A few years ago, I designed and implemented a critical business system that used .NET Remoting. We had a client implemented as a Windows Forms GUI, a server implemented as a Windows Service, and a SQL Server database.

I designed for troubleshooting/debugging/development, so one of my first design criteria was that I could trivially remove the entire .NET Remoting implementation and run the whole system on my desktop. So, I could deactivate the remoting by changing a single boolean configuration setting to "false" = off. I could then troubleshoot, debug, develop completely without the overhead or interference of .NET Remoting.

It seems that this would be valuable for your situation as well. As a matter of fact, I can't imagine a situation in which that is not a desirable feature, especially since it is easy to implement.

So, to implement it, the configuration setting was used by each of the client and the server code to decide which implementation class to instantiate for communication with the other side. All communication occurred through a custom C# interface which had two concrete implementation classes on each side: one class implemented the communication using .NET Remoting, the other class implemented the communication as a direct in-process passthrough (direct calls).

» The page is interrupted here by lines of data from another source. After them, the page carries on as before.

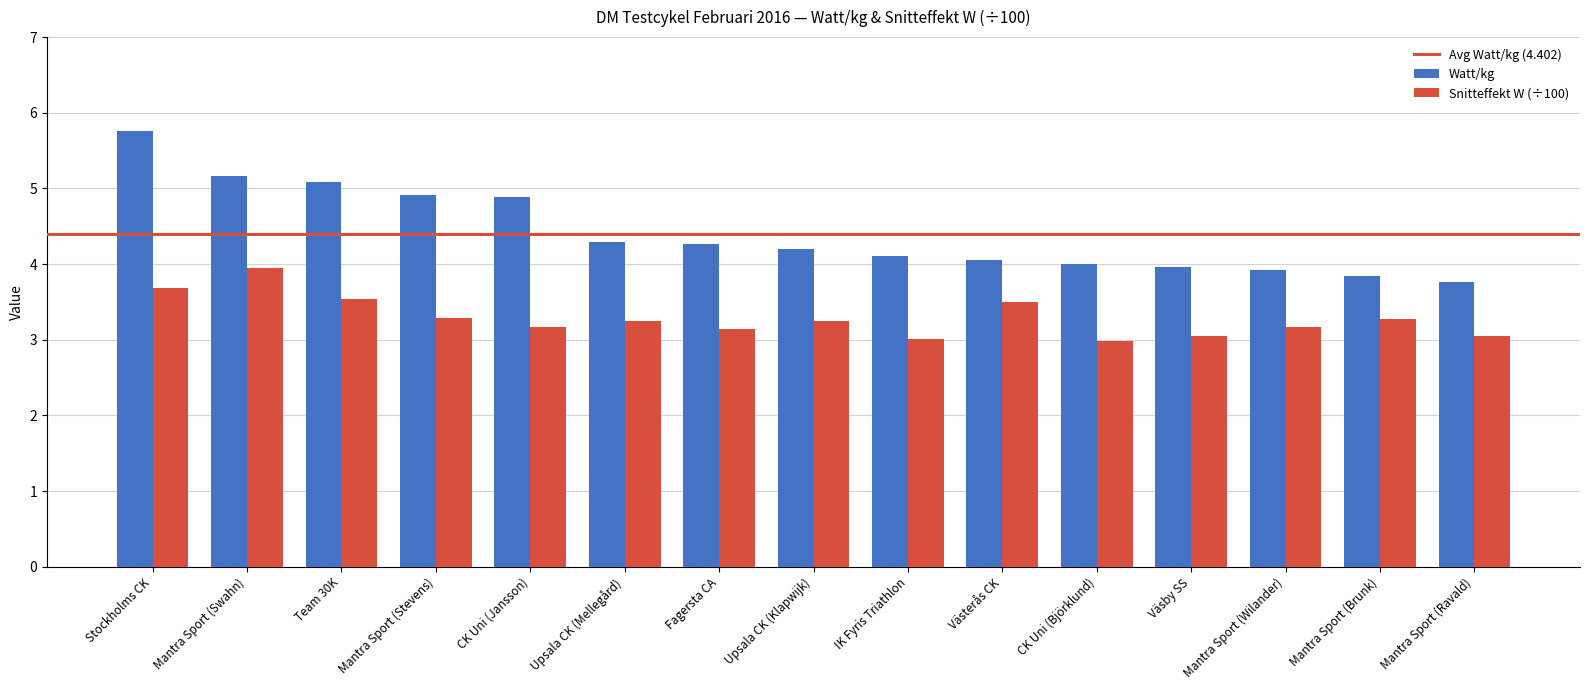

How many bars are there in total?

30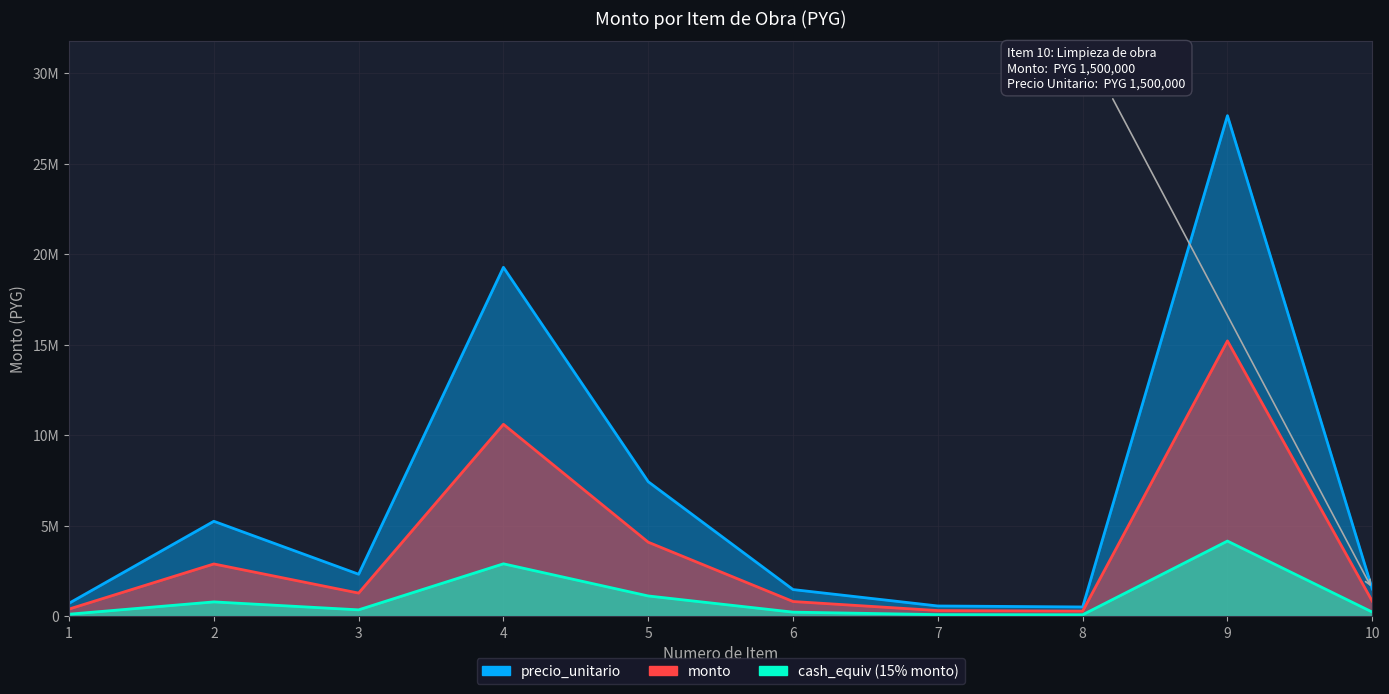

What is the value of the monto point at the 8th from the left?

278492.5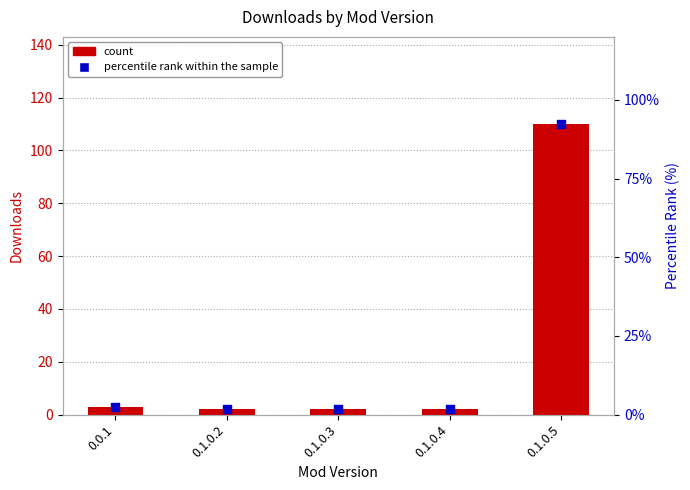

What are all the series names shown in the legend?

count, percentile rank within the sample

Only the one pair of classes (one on each side) knew anything about .NET Remoting, so the isolation was total. Most of the time, all the developers worked with the remoting turned off, which was faster and simpler. When they needed to, on rare occasion, they turned it on (mostly just me, or when someone connected to test/production for troubleshooting).

By the way, I made the remoting interface dead simple: public Response execute(Request)

Beyond that, I also used the debugger launching tip mentioned above, and I agree that you need to be mindful of the impact to the GUI threading.